Introducing Reall – A Home for Human Potential

Introducing Reall – A Home for Human Potential

More than 25 years ago I visited India for the first time. India was in the middle of a 50-degree heatwave. 122-degrees Fahrenheit. I’d never known heat like it. I needed a room with a ceiling fan. For days I didn’t leave that room with a fan from 8 in the morning until after 8 at night. I was thankful for the fan but, in truth, I didn’t realise how fortunate I was to have one.

At the same time a woman called Prema, about the same age as me, was living with her daughter in Dharavi, the largest slum in Mumbai. Her room was around 3 metres by 2 metres squared. A curtain separated Prema and her young daughter from another family. No water. No electricity. Definitely no fan. I can’t imagine what life was like living in a room with a corrugated iron roof in 50-degree heat.

Fast forward 25 years and Prema’s life is different. Thanks to Realls work with our Indian partner SSNS, she owns her own home. She can safely access a toilet and clean water. There is electricity. Paying roughly the same amount each month as she was to live in a room with a curtain, she now owns a small two-bedroom apartment. A home.

Owning a home has provided Prema and her daughters (of which she now has three) with opportunities and potential. She has a bank account, can access credit and is an active member of the local committee, which works to solve disputes and improve local harmony. Prema explains that all the family have much more energy now compared to their lives in Dharavi.

But the image at the top of this page serves as a stark reminder that Prema’s journey is an unusual one. Dhavari is one of the most densely populated places on Earth, home to around one million people and growing rapidly. Each day, 600 more people call Mumbai home. For many, the dwellings that await them will have roofs made of blue tarpaulin or corrugated iron. They will pay extortionate rents and have no ownership or rights. They won’t have access to an adequate toilet or clean water. Such insecure settings mean that where they sleep at night will stifle their potential and provide no sense of home.

Across the world the challenge is profound. Around 1.2 billion people are without adequate shelter. Equivalent to the population of India, or about one in six of humanity. By 2030, just 11 years from now, this will swell to 3 billion people unless something changes. The vast majority of this growth will take place in Africa and Asia. Where you’re born does not define your potential. Having somewhere safe to call home has a profound impact on every aspect of your life. Ask Prema and her daughters.

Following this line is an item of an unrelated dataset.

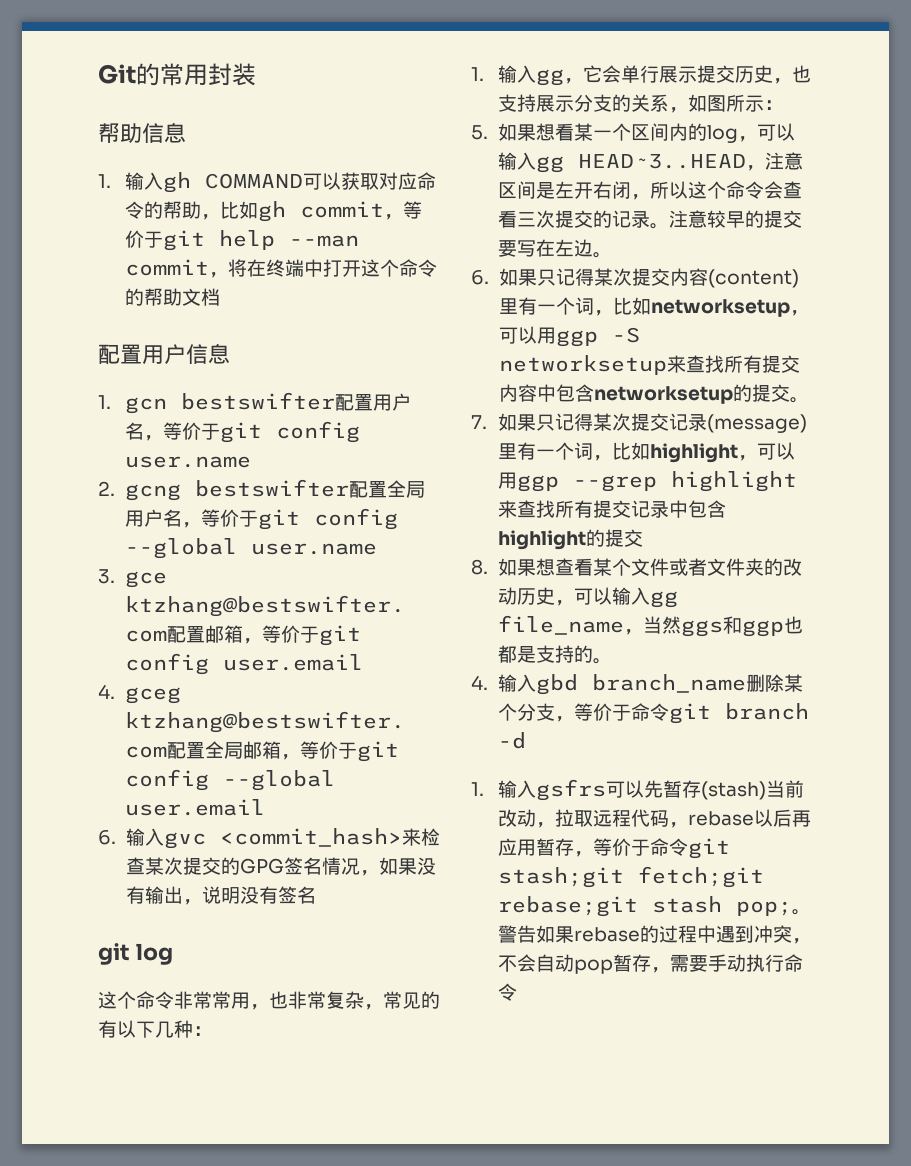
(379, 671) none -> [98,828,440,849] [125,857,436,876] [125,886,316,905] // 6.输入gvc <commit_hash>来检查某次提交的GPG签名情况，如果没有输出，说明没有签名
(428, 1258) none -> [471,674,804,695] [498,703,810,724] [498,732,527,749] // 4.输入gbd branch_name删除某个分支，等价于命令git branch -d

Reall believes that the 1.2 billion children, women and men without adequate shelter aren’t a problem that needs solving, they’re a future that needs unlocking. How we respond determines what our future looks like.

The affordable housing crisis is one of humanity’s greatest challenges. It is also one of humanity’s greatest opportunities.

Introducing Reall.

Reall is an innovator and investor in affordable homes.

We are building an affordable homes movement which will improve the life chances of 100 million people in urban Africa and Asia by 2030.

We do this by developing, refining and sharing innovative housing models that unlock the political will, capital investment and end-user finance needed to create the conditions for hard-working families to secure their own homes.

We do this because affordable homes not only provide a fundamental human right, they unlock unimaginable human potential to shape a future of gender parity, climate resilience, clean air, renewable energy and socio-economic justice.

Affordable homes hold the key for a more secure and just world for us all.